Boron-promoted Ni/MgO catalysts for enhanced activity and coke suppression during dry reforming of methane

The dry reforming of methane (DRM) provides an attractive solution for the utilization of CH 4 and CO 2 and its performance highly depends on the catalyst. In this study, DRM to syngas was studied using a series of Ni/MgO catalysts modified by B 2 O 3 (0.1–2.0 wt.%). The results demonstrated that introducing only 0.25 wt.% B 2 O 3 to 4Ni/MgO catalyst significantly improved its activity, stability, and carbon resistance. After 40 h time on stream (TOS), the activity of 4Ni0.25B/MgO catalyst almost unchanged and was approximately 20% higher than that of the unmodified 4Ni/MgO catalyst. The 4Ni0.25B/MgO catalyst also showed the least carbon deposits (0.3 wt.%) among all samples. The characterization tests suggest that B 2 O 3 substantially enhanced the Ni reducibility during DRM without weakening the Ni–MgO interaction, thereby improving the activity without sacrificing the dispersion and stability of the Ni nanoparticles (NPs).

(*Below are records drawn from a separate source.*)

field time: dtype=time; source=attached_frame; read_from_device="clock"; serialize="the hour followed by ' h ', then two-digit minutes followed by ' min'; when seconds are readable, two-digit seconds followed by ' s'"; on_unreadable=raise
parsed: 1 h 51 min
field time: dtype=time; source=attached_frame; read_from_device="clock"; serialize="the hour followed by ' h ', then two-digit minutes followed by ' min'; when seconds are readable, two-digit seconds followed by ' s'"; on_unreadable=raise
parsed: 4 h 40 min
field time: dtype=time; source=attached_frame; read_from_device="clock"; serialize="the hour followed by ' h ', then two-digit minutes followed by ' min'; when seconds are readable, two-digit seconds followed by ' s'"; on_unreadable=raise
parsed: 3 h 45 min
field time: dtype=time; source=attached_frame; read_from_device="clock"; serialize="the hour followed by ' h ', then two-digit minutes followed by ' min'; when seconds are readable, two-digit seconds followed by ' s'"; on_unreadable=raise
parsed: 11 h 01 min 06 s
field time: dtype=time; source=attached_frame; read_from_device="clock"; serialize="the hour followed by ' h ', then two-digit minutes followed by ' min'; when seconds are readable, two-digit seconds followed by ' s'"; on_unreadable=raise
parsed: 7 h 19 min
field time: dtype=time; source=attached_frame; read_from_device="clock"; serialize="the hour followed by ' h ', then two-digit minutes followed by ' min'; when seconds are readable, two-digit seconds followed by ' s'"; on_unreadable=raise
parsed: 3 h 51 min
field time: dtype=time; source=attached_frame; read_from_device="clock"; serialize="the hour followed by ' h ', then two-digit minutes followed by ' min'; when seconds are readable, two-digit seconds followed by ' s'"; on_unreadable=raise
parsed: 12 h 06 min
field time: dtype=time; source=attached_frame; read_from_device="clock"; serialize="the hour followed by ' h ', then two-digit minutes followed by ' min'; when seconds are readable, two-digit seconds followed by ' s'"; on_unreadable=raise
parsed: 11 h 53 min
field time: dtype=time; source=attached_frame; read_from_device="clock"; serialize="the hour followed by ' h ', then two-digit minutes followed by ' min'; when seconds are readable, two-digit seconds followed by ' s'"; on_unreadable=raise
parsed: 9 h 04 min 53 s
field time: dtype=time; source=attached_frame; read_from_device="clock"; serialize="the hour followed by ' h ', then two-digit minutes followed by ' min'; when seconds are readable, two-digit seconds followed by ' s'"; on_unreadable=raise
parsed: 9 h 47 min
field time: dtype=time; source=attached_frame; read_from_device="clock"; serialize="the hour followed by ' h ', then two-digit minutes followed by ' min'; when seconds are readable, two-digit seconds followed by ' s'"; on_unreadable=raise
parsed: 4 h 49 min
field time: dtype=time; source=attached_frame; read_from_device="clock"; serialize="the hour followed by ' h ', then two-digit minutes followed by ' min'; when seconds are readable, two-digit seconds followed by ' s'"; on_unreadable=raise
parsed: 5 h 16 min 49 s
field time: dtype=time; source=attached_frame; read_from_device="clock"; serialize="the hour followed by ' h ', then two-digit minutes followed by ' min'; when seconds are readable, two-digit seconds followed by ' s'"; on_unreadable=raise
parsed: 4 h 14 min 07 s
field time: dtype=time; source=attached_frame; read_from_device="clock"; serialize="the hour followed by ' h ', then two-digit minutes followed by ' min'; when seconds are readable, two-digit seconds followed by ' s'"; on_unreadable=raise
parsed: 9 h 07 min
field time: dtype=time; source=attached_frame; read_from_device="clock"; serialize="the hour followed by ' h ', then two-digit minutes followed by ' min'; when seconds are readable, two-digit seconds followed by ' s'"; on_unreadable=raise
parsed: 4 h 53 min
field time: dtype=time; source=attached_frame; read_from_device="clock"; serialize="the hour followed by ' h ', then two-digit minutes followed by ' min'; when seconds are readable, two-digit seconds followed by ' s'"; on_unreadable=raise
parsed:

Intermetallic nickel boride was formed when B 2 O 3 interacted with metallic Ni, which suppressed the formation of filamentous and graphitic carbon. In addition, excess B 2 O 3 has a slight influence on the formation of amorphous carbon. • Introducing only 0.25 wt.% B 2 O 3 to Ni/MgO improved its DRM performance. • B 2 O 3 enhanced Ni reducibility without weakening Ni–MgO interaction. • Intermetallic nickel boride formed at the Ni-B 2 O 3 interface can suppress coking. • This strategy could be used for other types of solid solution such as perovskite.